Hi! Could someone help me find a correct implement...
# help
r
Hi! Could someone help me find a correct implementation for the following case? Let’s say we have the following hierarchy: Group A Group B Resource 1 Group C Resource 2 Groups and resources share the same permissions: * A group/resource can have one owner * A group/resource can have one or more editors * A group/resource can have one or more viewers Nesting can possibly be deeper. Users can create groups and resources dynamically. If a principal is an owner of
Group A
, it owns all lower groups/resources. So in the example, it also has an ownership role of
Group B
,
Group C
,
Resource 1
and
Resource 2
We currently use Authzed as a relational permission system.
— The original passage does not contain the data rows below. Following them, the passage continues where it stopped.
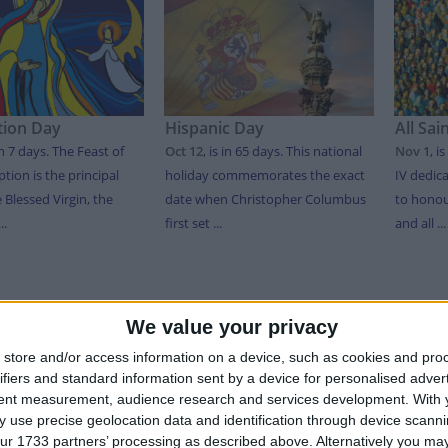
ion Day
Hispanic Day
All Sai
in 7 days
. The Feast of
Oct 12
,
is in 65 days
. This national
Nov 1
,
is
tion is the principal
holiday commemorates the exact
IV dedic
e Blessed Virgin, the
date when Christopher Columbus
to honou
..
first set ...
and all ...
T OF HOLIDAYS IN MURCIA IN 2026
We value your privacy
store and/or access information on a device, such as cookies and pro
ifiers and standard information sent by a device for personalised adver
Date
Holiday Name
Type
tent measurement, audience research and services development.
With 
y
Jan 01
New Year's Day
Public Holiday
 use precise geolocation data and identification through device scanni
ur 1733 partners’ processing as described above. Alternatively you may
But we are investigating other solutions because we want attribute-based permissions in the near future and came across Cerbos! I’m aware of the hierarchy functions, but we’re struggling with the correct way to represent the above. Could someone point us in the right direction?
c
Hi. So, usually how hierarchies are used in Cerbos is by sending the hierarchy membership information for both the principal and the resource and writing rules that check for overlaps between those two. Say, for example, user Alice is an editor of Group B and owner of Group D. She's trying to access resource X which is under
Group A > Group B > Group C
. In the request to Cerbos, the principal (Alice) would have the attributes
editor: ["A.B"]
and
owner: ["D"]
while the resource (X) would have
member_of: "A.B.C"
. A Cerbos policy rule could then infer that Alice is an editor of X because there exists a value in
request.principal.attr.editor
that is an
ancestorOf
the
request.resource.attr.member_of
attribute. Now, if your system has unlimited, dynamically created hierarchies, doing the above is probably not very practical. Since you're already using a Zanzibar system (Authzed), it makes sense to resolve those relationships using that because it is optimized for solving that particular problem. Where Cerbos fits in is at the last stage after the relationships are established. Sure, the user is an editor of the resource. But, are they editing the resource from a trusted network? Are they accessing the resource during working hours? Are they trying to edit a resource that is classified as sensitive? This sort of attribute-driven, contextual decision making is what Cerbos is excellent at. Those kinds of decisions are hard/impossible to model with Zanzibar alone. There's a good synergy between Zanzibar-based systems and Cerbos because they complement each other in areas that they are not strong in. So, it doesn't have to be an either/or decision. It could be both.
r
Hi Charith, Thanks for the response! How many dynamic hierarchies are feasible do you think? In our use case, users have access to maybe max 10 groups 3 levels deep, this would be the extreme case. Most users will have 1-3 groups with a depth of 1. What are your thoughts performance-wise? We would rather use one service than two on the operations side 🙂
c
Hi Robert. Those numbers seem totally reasonable and I don't think they would pose any problems for Cerbos. I'd only start worrying if the number of groups that a user has access to goes up to hundreds or thousands because then the requests to Cerbos will start to get quite large and unwieldy. I don't know too much about your system requirements so the naive solution I came up with above is O(num_groups x num_levels) at the worst case. There are probably cleverer ways to model it given a deeper understanding of the system requirements. For example, it might even be possible to traverse the hierarchies directly in your database using SQL and just sending that as another attribute of the request to Cerbos. That way, you don't have to replicate the complex relationship logic in Cerbos policies and just focus on the ABAC side of things.
r
Oke thanks Charith! I’ll look into the traversing directly in the database, your help is much appreciated!
c
Happy to help. Let us know how you get along with your research.